BRUNO CONTI “Oggi il calcio è diventato più tecnico, io dico che bisogna insegnare più calcio.”
Oggi il rsposnabvile del settore giovanile oltre che bandiera giallorossa Bruno Conti ha parlato all’emittente radiofonica Forza Lupi su Centro Suono Sport. Queste le sue parole:
Bruno, ricordi le tue emozioni al debutto?
L’emozione è stata tanta, soprattutto durante la settimana che ha preceduto quella gara. Per paura di dire qualcosa di sbagliato ai giornalisti e mandare tutto all’aria mi rinchiusi in camera. Non era ancora sicuro che avrei giocato, poi venne annunciato che sarei entrato in campo con la maglia numero 11.
A portarti alla Roma fu Antonio Trebiciani, vero?
Sì, fu Antonio che mi vide giocare e mi segnalò alla Roma. Poi da lì andai a giocare nella Primavera fino ad esordire con il Torino in quello 0-0. Procurai anche un rigore che poi Domenghini sbagliò.
Ai tuoi tempi era più facile farsi notare rispetto ad oggi dove, nel settore giovanile, ci sono molti più giocatori di altri paesi?
Ai miei tempi era diverso, c’era molto più coraggio, Liedholm seguiva tantissimo i giovani, non dimenticherò mai il primo allenamento al Tre Fontane. Secondo me c’era un lavoro diverso, più coraggio e si lavorava di più sullo sviluppo e sul miglioramento dei ragazzi, oggi è cambiato molto. È stato bravo Di Francesco a fare quello che fatto con Mirko Antonucci. Oggi il calcio è diventato più tecnico, io dico che bisogna insegnare più calcio.

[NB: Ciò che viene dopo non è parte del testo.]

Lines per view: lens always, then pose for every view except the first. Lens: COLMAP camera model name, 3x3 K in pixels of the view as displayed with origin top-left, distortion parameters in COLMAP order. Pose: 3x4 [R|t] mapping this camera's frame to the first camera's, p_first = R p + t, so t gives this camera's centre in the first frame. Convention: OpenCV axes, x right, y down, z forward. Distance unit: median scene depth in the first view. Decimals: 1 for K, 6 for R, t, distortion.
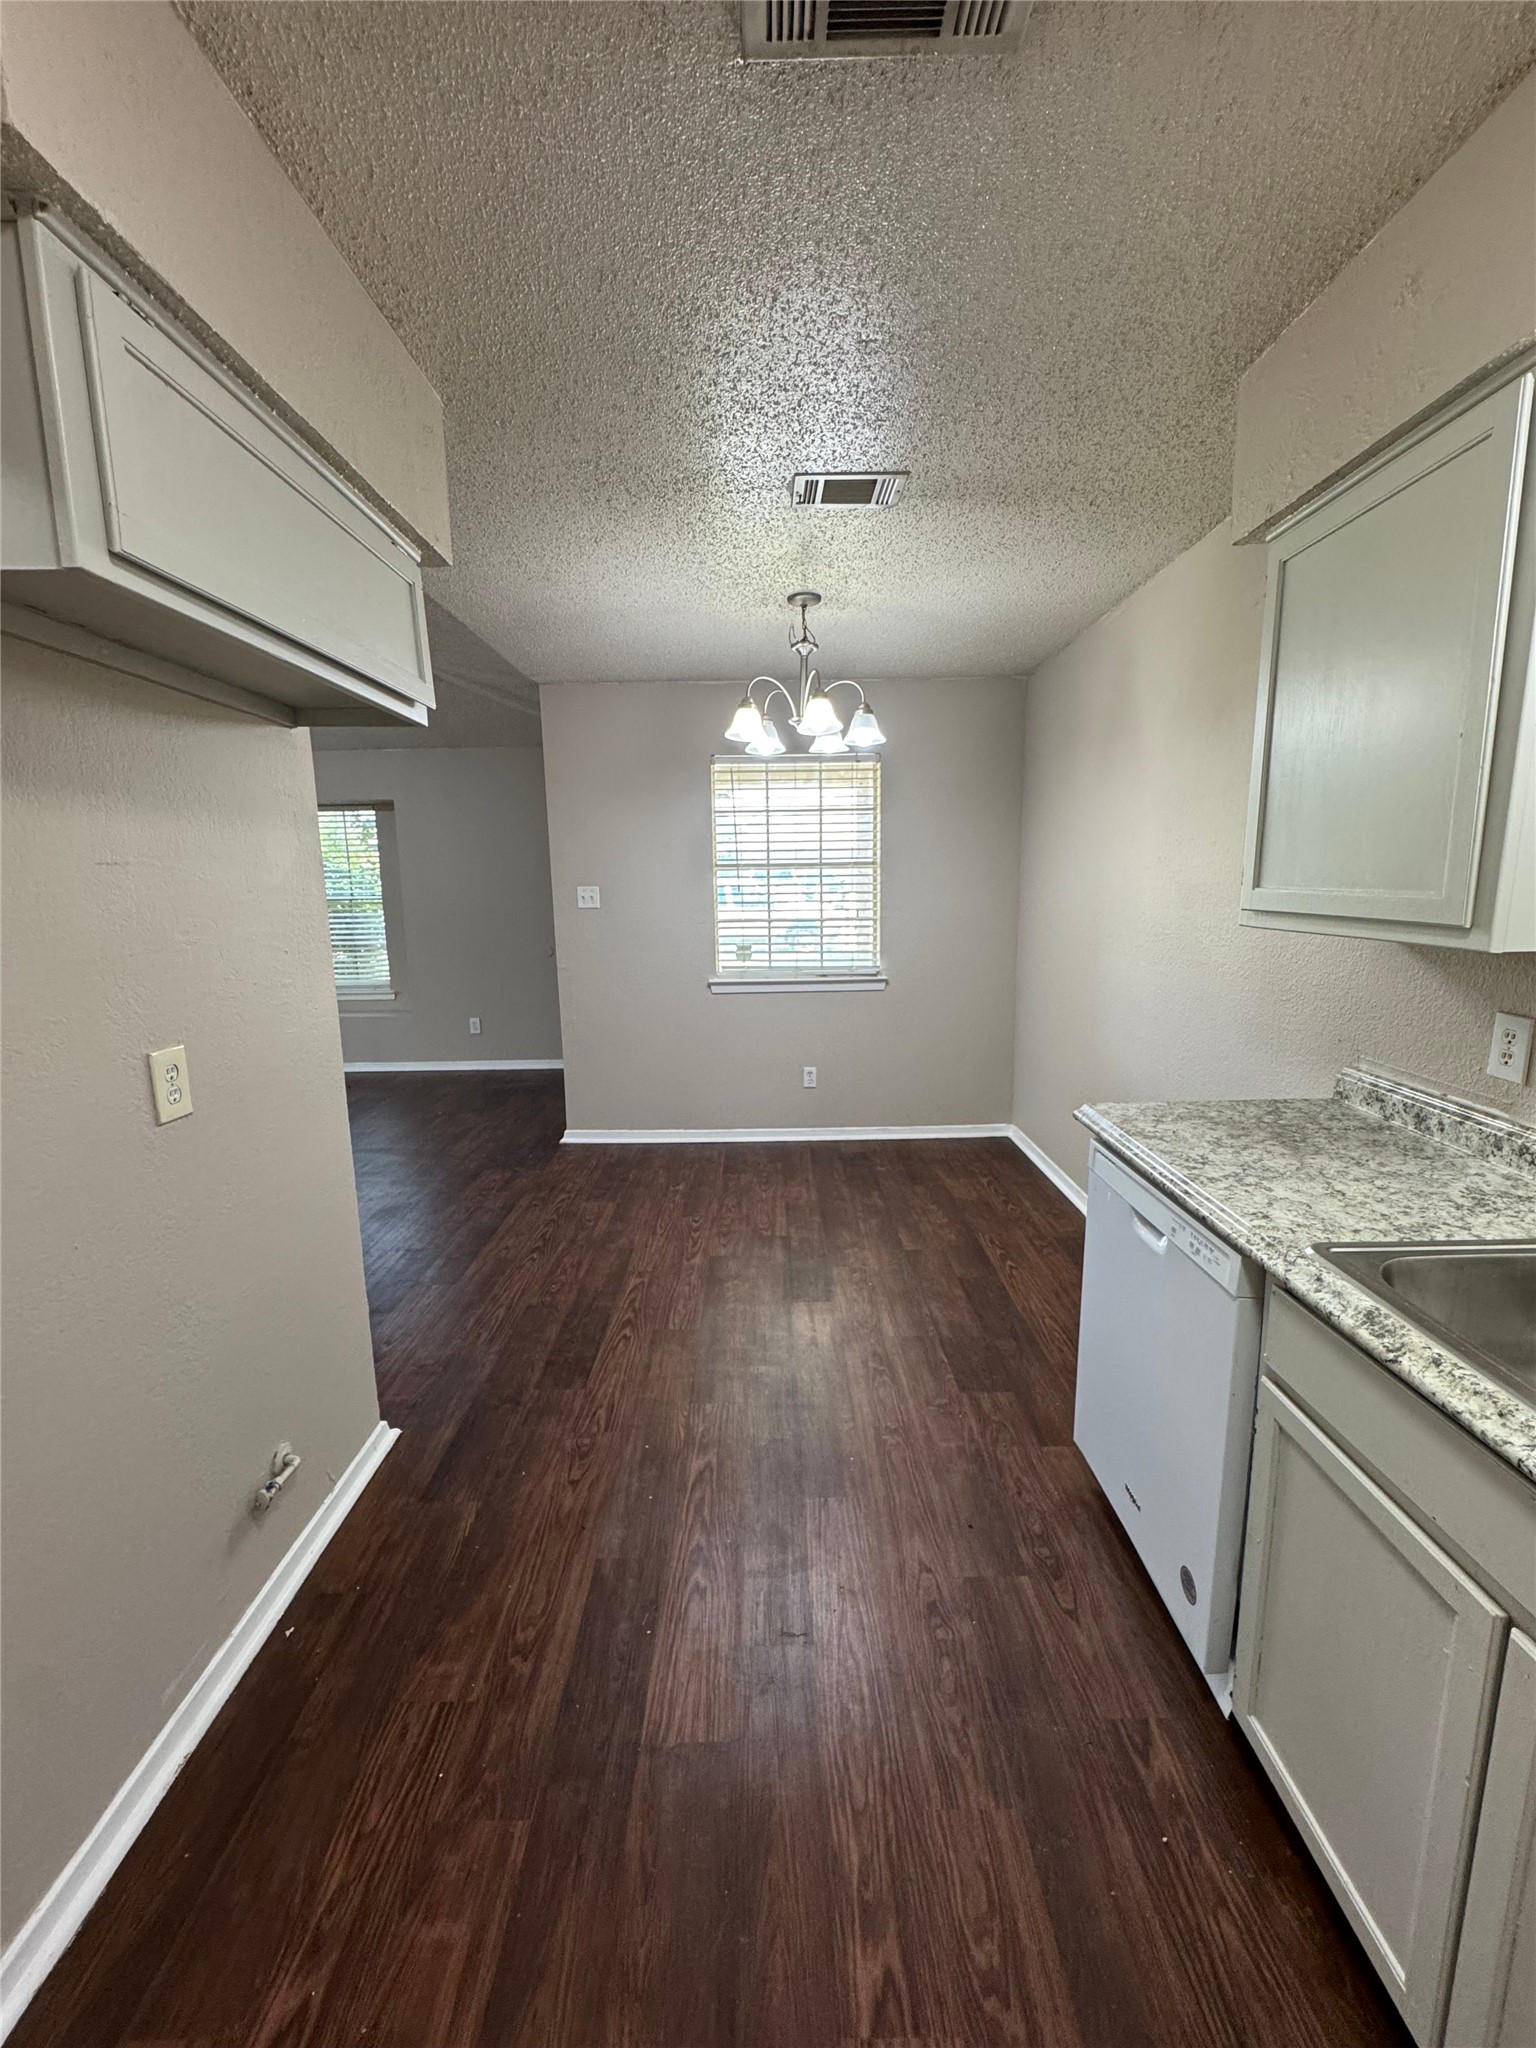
lens RADIAL K [[818.5, 0, 768.0], [0, 818.5, 1024.0], [0, 0, 1]] dist [-0.004686, 0.000385]
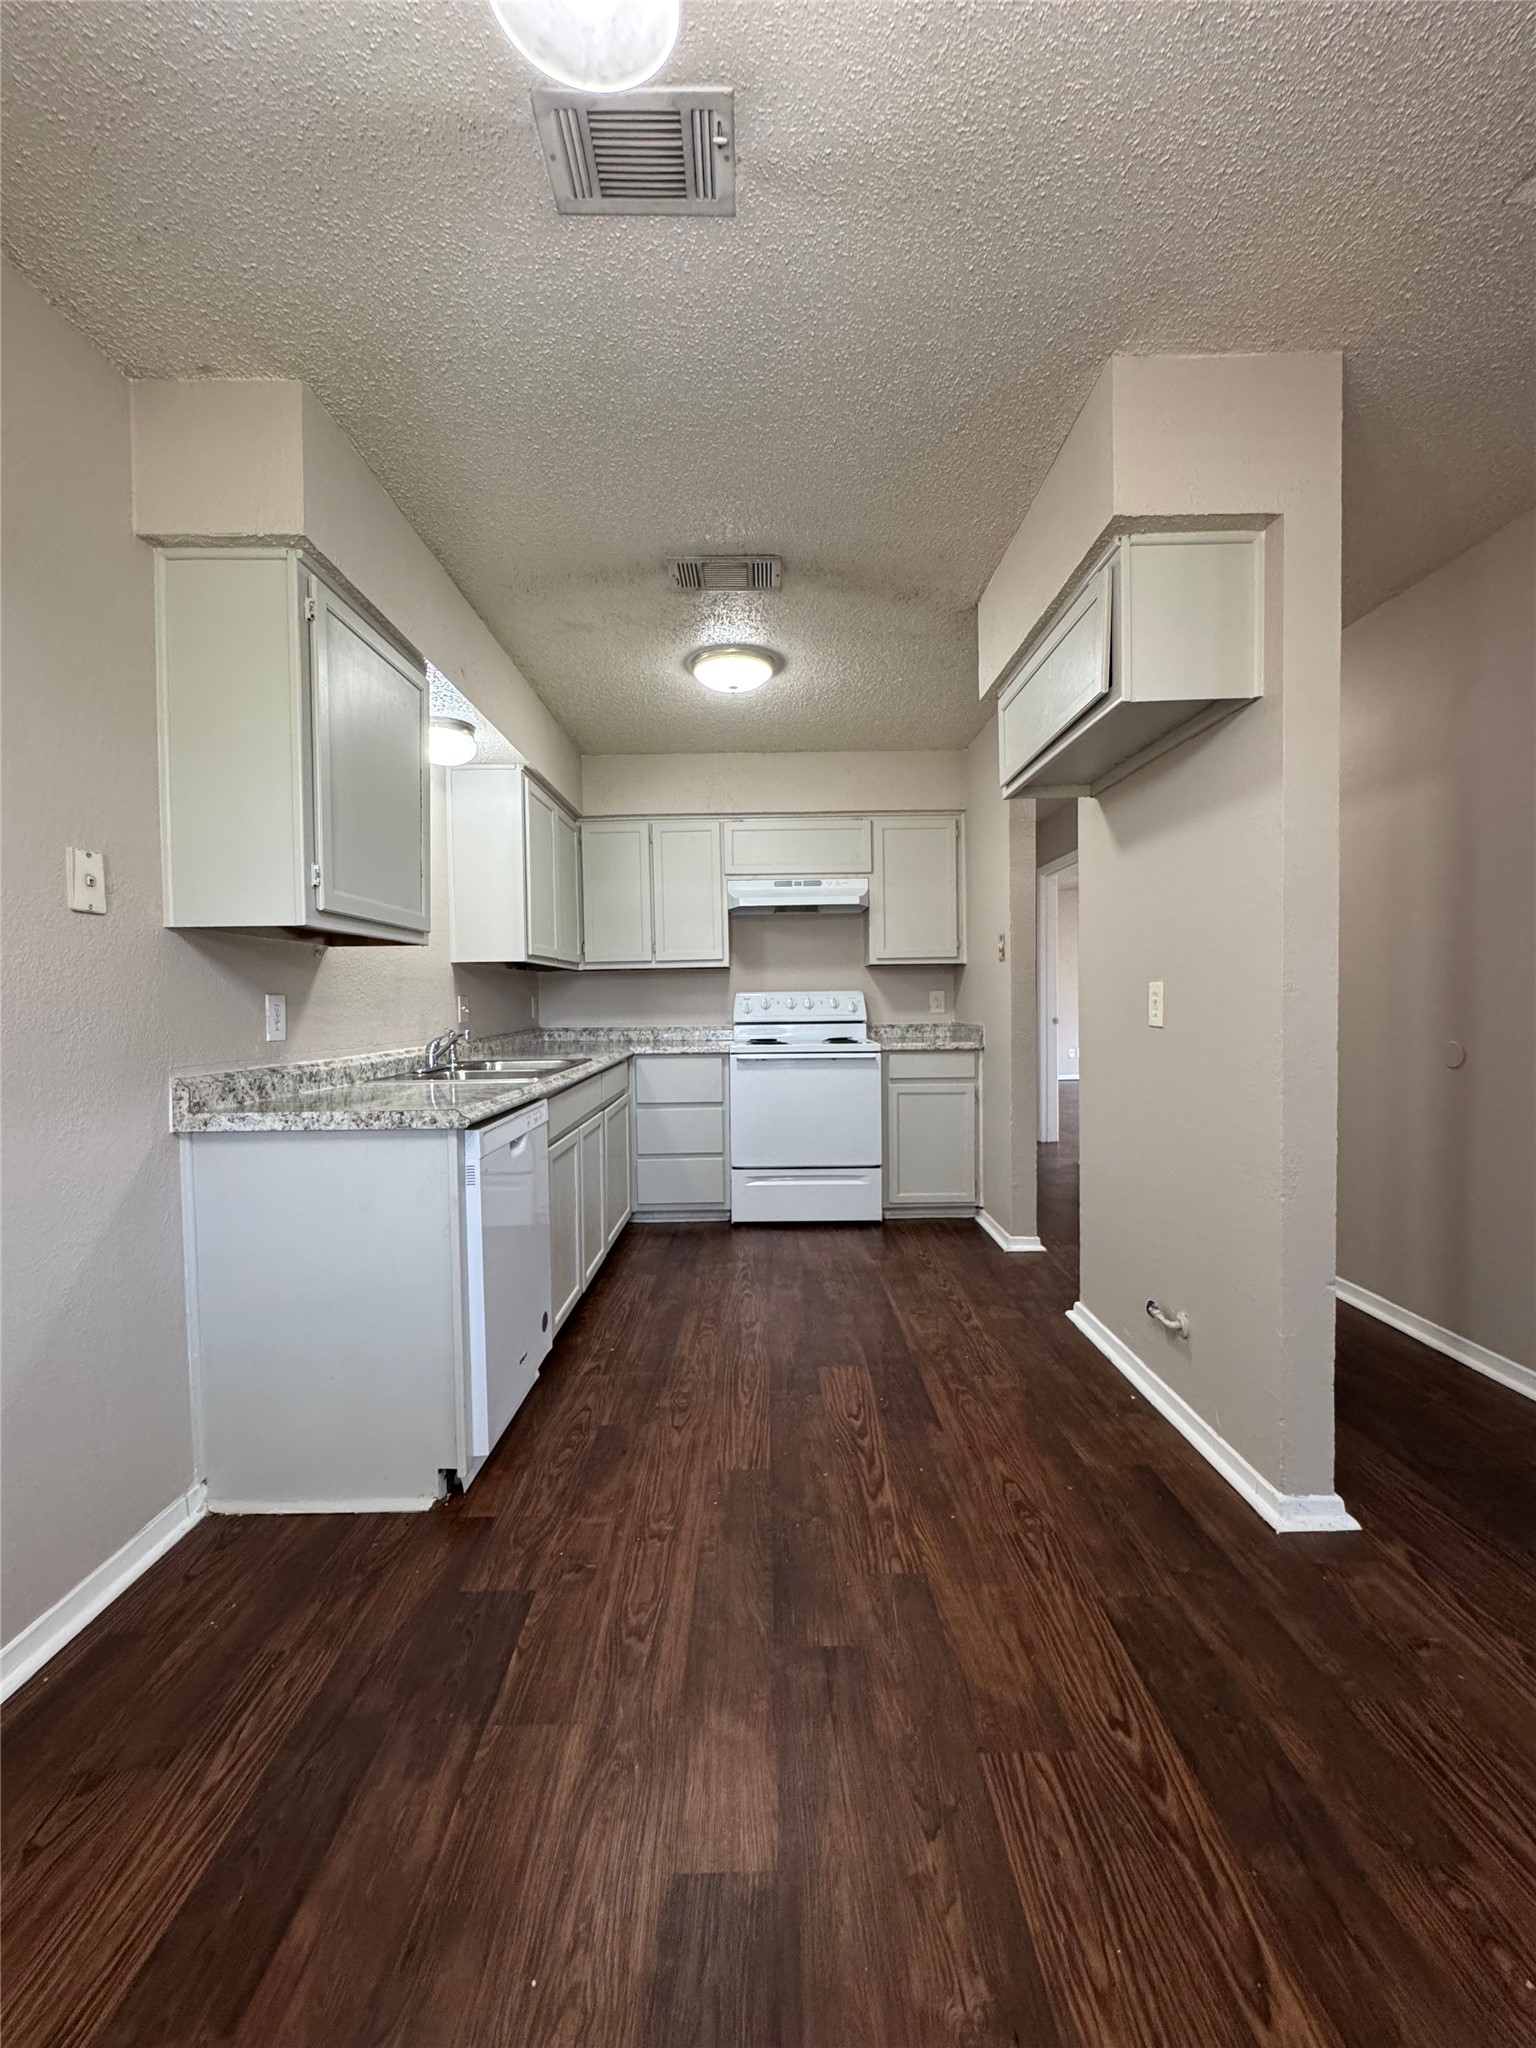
lens RADIAL K [[818.5, 0, 768.0], [0, 818.5, 1024.0], [0, 0, 1]] dist [-0.004686, 0.000385]
pose [[-0.999516, 0.031047, -0.001895, 0.024511], [0.029992, 0.978113, 0.205903, -0.136709], [0.008246, 0.205747, -0.978571, 1.431188]]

Tu entravi in campo sempre con grande grinta. In alcune situazioni di gioco, come le conclusioni verso la porta, conta più l’esercizio tecnico o la testa, come dice Di Francesco?
Oggi è un calcio molto tattico, a volte i giocatori fanno lavori diversi con grande spirito di sacrificio anche in fase di non possesso. Poi la cattiveria viene in base al collettivo e ai risultati. Non penso che questa cattiveria manchi, io penso che col calcio di oggi vediamo partite anche non bellissime. Prima c’era la possibilità di mostrare di più le proprie caratteristiche.
Vedere bandiere come te e Totti fuori dal campo continua a farci un certo effetto. Com’è vivere da dirigente?
L’importante è rimanere nel mondo del calcio, nella società che ami e nella squadra in cui sei cresciuto. Francesco può fare qualsiasi cosa e gli auguro tutto il bene possibile. Io ho fatto il corso a Coverciano, poi sono stato richiamato per seguire il settore giovanile qui a Roma. Oggi credo che noi siamo tra quelli che hanno più giocatori che escono dal vivaio per poi finire in Prima Squadra e in altre squadre di Serie A. Ieri è uscita una classifica che mostra come abbiamo 44 giocatori usciti dalla nostra scuola calcio. Sono contento di lavorare in questa società, aldilà di quel momento da traghettatore, sono felice di aver dato continuità al mio lavoro ed averlo fatto con serietà.
Quanto sono importanti le affinità in campo tra giocatori, tipo quella che c’è stata tra te e Pruzzo e quella che abbiamo visto lo scorso anno tra Salah e Dzeko?
Aldilà del fatto che faccia meno gol adesso, Edin ha sempre dato una grande mano alla squadra. Nel calcio esistono regole precise. Nell’anno in cui sono tornato al Genoa Pruzzo ha continuato a giocare bene e a fare gol, per cui dipende anche dalla bravura del ragazzo e del tecnico saper risolvere la situazione e trovare una soluzione. Salah sta facendo bene ma anche alla Roma ci sono tanti giocatori di qualità come Perotti ed El Shaarawy.